## [Extracted records]
::::::
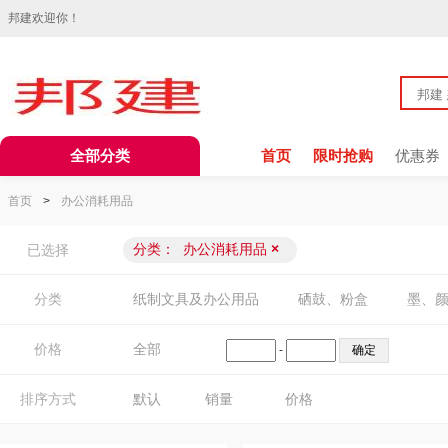
邦建欢迎你！
全部分类
首页
限时抢购
优惠券
首页
>
办公消耗用品
分类：
办公消耗用品
×
已选择
分类
纸制文具及办公用品
硒鼓、粉盒
墨、
价格
全部
-
排序方式
默认
销量
价格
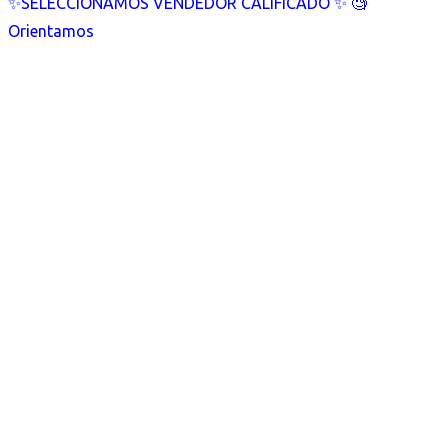
✨SELECCIONAMOS VENDEDOR CALIFICADO ✨ 🧐
Orientamos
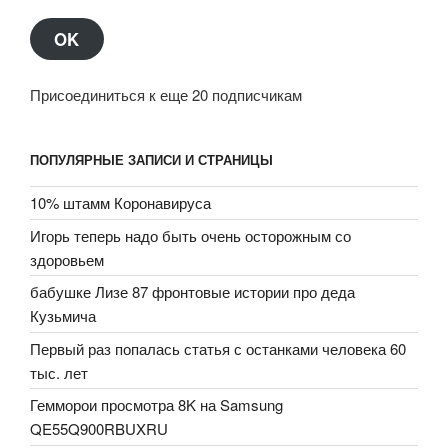
OK
Присоединиться к еще 20 подписчикам
ПОПУЛЯРНЫЕ ЗАПИСИ И СТРАНИЦЫ
10% штамм Коронавируса
Игорь теперь надо быть очень осторожным со
здоровьем
бабушке Лизе 87 фронтовые истории про деда
Кузьмича
Первый раз попалась статья с останками человека 60
тыс. лет
Гемморои просмотра 8K на Samsung
QE55Q900RBUXRU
::::::
## [What you are asked to do]
Reproduce every line of text from the entries above without any changes, and leave the pictures out of your answer.

## [Answer area]
邦建欢迎你！
全部分类
首页
限时抢购
优惠券
首页
>
办公消耗用品
分类：
办公消耗用品
×
已选择
分类
纸制文具及办公用品
硒鼓、粉盒
墨、
价格
全部
-
排序方式
默认
销量
价格
✨SELECCIONAMOS VENDEDOR CALIFICADO ✨ 🧐
Orientamos
OK
Присоединиться к еще 20 подписчикам
ПОПУЛЯРНЫЕ ЗАПИСИ И СТРАНИЦЫ
10% штамм Коронавируса
Игорь теперь надо быть очень осторожным со
здоровьем
бабушке Лизе 87 фронтовые истории про деда
Кузьмича
Первый раз попалась статья с останками человека 60
тыс. лет
Гемморои просмотра 8K на Samsung
QE55Q900RBUXRU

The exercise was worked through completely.